A Cup Of Joe Before The Inauguration

There's nothing like having a talented, experienced, significant member of your team who has your back when you're under fire. That's a great feeling of support and a powerful show of strength, one that you can use to your advantage to prevail against adversity. Too bad for Barack Obama that he isn't getting that from Vice President-Elect Joe Biden.

Biden, in a frankly unsurprising and presaged show of his contrarian and arrogant personality, showed up to be sworn in as a United States Senator for his seventh term and began to use his fiffteen days in Congress to start building up legislative support for his President's honeymoon legislative proposals.*

Which, as it turns out, consists of calling Obama's choice of Leon Panetta to head the CIA "a mistake," declared September's financial markets collapse the equivalent of the 9/11 terrorist attacks and declared the nation "at war" as a result, and revealing that he's about to take a state trip to Iraq, Afghanistan, and Pakistan (this information was still under wraps for security reasons). Wow. Talk about being on board with the big guy's plans. Obama had to know that he'd wind up butting heads with his former colleagues in Congress at some point. He just didn't expect one of the first salvos to come from his running mate.

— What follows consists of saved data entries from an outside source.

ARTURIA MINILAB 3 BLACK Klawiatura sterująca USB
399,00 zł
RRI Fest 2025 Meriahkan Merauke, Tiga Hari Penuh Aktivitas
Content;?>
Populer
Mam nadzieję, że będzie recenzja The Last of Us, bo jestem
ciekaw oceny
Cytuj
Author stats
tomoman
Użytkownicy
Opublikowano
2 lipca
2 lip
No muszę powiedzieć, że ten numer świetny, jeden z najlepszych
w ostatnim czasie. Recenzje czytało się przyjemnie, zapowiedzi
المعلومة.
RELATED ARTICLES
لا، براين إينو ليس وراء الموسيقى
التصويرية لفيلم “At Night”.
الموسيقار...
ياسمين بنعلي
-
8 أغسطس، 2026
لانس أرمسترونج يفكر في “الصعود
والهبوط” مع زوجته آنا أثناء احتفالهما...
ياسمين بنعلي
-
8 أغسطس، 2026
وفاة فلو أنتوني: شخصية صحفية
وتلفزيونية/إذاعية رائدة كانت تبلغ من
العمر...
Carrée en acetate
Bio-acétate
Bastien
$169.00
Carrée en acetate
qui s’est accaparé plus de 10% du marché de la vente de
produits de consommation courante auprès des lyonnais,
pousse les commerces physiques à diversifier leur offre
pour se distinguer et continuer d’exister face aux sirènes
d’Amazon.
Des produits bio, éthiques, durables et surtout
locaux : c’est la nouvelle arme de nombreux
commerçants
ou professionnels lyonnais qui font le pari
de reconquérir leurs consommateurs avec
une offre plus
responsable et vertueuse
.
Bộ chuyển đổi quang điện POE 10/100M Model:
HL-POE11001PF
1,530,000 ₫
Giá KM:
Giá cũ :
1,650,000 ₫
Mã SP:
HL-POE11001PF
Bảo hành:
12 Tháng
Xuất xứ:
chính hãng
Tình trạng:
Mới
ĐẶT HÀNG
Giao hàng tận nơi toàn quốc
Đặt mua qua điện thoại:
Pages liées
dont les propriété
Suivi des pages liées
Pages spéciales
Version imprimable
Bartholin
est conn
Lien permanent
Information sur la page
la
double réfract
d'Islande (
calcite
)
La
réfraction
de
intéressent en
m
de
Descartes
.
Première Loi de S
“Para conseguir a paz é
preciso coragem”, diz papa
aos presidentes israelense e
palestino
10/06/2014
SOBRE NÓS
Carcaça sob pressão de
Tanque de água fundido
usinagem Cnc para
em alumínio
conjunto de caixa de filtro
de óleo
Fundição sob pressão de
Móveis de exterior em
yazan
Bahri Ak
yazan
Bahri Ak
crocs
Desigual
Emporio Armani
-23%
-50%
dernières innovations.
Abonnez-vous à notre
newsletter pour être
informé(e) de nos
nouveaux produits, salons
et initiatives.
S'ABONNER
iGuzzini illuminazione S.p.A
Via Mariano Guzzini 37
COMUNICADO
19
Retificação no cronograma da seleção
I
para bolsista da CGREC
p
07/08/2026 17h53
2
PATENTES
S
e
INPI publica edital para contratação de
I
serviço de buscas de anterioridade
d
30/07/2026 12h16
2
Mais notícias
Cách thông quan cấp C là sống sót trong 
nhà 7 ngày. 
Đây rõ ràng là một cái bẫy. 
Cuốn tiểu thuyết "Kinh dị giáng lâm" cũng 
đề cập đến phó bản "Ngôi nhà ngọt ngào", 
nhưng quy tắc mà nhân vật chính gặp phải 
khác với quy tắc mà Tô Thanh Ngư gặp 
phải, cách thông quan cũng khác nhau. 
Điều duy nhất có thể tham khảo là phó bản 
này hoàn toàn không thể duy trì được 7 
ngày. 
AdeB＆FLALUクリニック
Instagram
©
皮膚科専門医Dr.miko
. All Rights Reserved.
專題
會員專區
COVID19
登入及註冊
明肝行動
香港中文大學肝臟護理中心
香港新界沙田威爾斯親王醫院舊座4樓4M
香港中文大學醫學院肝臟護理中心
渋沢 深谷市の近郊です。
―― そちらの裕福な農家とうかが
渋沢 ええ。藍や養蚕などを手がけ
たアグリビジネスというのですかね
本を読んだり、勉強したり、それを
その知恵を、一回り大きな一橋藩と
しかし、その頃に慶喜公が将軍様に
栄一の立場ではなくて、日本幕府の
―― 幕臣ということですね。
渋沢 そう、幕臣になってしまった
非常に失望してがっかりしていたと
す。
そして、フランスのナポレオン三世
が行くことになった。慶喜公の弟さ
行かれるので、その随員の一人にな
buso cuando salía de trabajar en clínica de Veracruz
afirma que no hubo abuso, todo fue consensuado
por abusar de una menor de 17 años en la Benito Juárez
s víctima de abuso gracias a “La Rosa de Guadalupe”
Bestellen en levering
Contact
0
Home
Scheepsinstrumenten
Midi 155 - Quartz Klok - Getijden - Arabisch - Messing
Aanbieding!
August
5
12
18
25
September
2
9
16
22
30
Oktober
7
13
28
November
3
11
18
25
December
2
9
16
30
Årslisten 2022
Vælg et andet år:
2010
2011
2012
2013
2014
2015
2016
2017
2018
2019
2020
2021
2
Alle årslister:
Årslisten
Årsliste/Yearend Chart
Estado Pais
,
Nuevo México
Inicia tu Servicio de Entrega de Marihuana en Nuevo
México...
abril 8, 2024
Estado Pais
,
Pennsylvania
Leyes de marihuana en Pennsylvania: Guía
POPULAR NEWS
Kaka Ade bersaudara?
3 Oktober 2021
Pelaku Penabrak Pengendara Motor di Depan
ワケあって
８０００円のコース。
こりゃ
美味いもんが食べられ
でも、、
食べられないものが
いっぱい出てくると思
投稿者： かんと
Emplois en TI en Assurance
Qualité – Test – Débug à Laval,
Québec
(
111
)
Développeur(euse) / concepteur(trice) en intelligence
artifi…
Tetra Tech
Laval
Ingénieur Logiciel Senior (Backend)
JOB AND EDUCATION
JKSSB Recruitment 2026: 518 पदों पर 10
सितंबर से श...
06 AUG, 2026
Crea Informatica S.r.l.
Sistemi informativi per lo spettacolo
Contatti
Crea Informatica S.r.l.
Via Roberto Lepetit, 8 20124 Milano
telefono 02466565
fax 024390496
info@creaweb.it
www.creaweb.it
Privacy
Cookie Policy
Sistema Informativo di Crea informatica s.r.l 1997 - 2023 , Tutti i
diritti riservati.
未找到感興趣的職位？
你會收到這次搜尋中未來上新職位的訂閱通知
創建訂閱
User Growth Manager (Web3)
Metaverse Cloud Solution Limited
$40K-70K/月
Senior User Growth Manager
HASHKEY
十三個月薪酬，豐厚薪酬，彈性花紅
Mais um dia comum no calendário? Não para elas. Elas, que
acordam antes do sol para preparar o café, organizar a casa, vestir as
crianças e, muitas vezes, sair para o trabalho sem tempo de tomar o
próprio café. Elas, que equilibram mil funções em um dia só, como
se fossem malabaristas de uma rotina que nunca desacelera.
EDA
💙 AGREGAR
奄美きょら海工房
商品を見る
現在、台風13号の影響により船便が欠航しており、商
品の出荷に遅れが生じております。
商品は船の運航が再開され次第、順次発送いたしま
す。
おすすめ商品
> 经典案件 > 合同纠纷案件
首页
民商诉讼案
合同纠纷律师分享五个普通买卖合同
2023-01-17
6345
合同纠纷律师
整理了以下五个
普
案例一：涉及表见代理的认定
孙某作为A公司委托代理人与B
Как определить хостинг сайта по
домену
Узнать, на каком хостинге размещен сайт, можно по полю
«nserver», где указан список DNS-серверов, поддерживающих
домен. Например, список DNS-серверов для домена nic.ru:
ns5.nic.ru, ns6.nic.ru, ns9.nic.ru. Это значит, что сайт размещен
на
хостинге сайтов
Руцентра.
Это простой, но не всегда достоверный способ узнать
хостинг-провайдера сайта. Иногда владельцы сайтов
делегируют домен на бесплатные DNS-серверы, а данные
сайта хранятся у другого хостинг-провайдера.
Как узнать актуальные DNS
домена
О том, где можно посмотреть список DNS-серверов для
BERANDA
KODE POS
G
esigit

Well, he does have a much higher IQ than you, so you really ought to listen carefully to what this very smart man has to say. After all, he understands the grave threat that high fructose corn syrup represents to the average American.

Some people who follow politics worry that there's not enough news to follow at a point like this. You've gotta write about something and for the most part, Cabinet picks are not that interesting subjects. But Joe Biden is the new administration's gift to them.

* The Constitution provides that the new Congress is sworn in on January 3, which this year fell on a Saturday, so the new Congress took office on the next business day, which was Monday the 5th. But the Constitution also provides that the new President is sworn in on January 20. So there's a little bit more than two weeks' time between the new Congress convening and the new President taking office. In addition to winning election as Vice President, Biden also won his bid for re-election as Delaware's senior Senator because a Delaware law allows a candidate to run for a national office simultaneous to running for statewide office. So, Biden was re-elected Senator and elected Vice President; he gets to be Delaware's Senator until he takes his oath of office as the Vice President.